*** TASK INPUTS ***
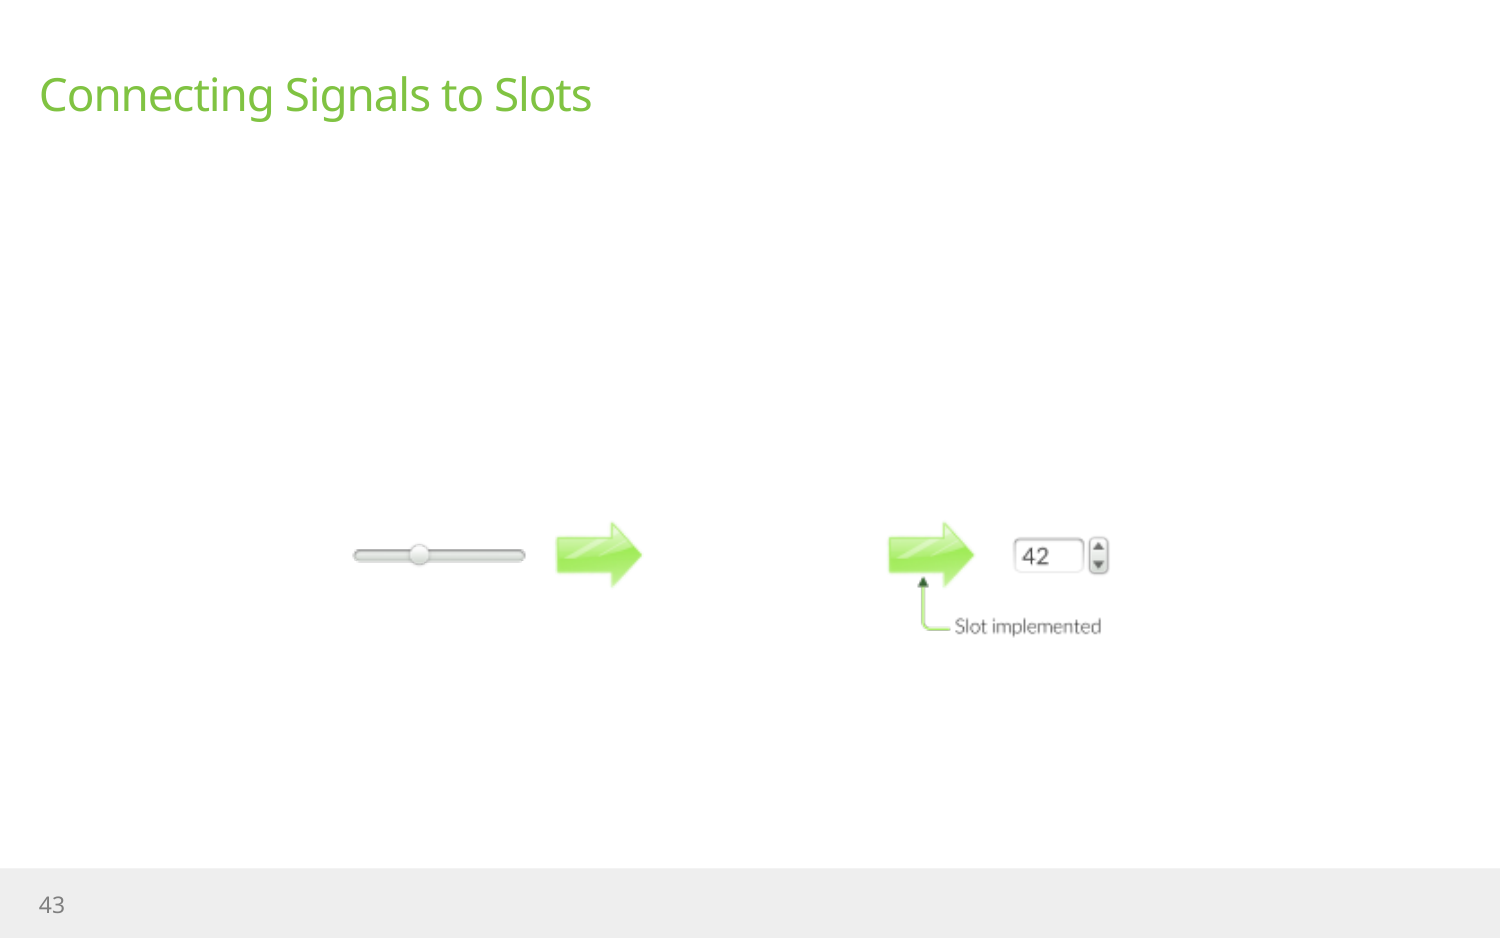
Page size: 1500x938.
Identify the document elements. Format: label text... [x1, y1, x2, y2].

title Connecting Signals to Slots [39, 66, 1052, 196]
slide_number 43 [39, 892, 410, 921]
picture [208, 126, 1275, 880]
*** End of TASK INPUTS ***
#### [EXERCISE]
Please repeat the records above exactly, leaving every picture out.

#### [RESULT]
Page size: 1500x938.
Identify the document elements. Format: label text... [x1, y1, x2, y2].

title Connecting Signals to Slots [39, 66, 1052, 196]
slide_number 43 [39, 892, 410, 921]
picture [208, 126, 1275, 880]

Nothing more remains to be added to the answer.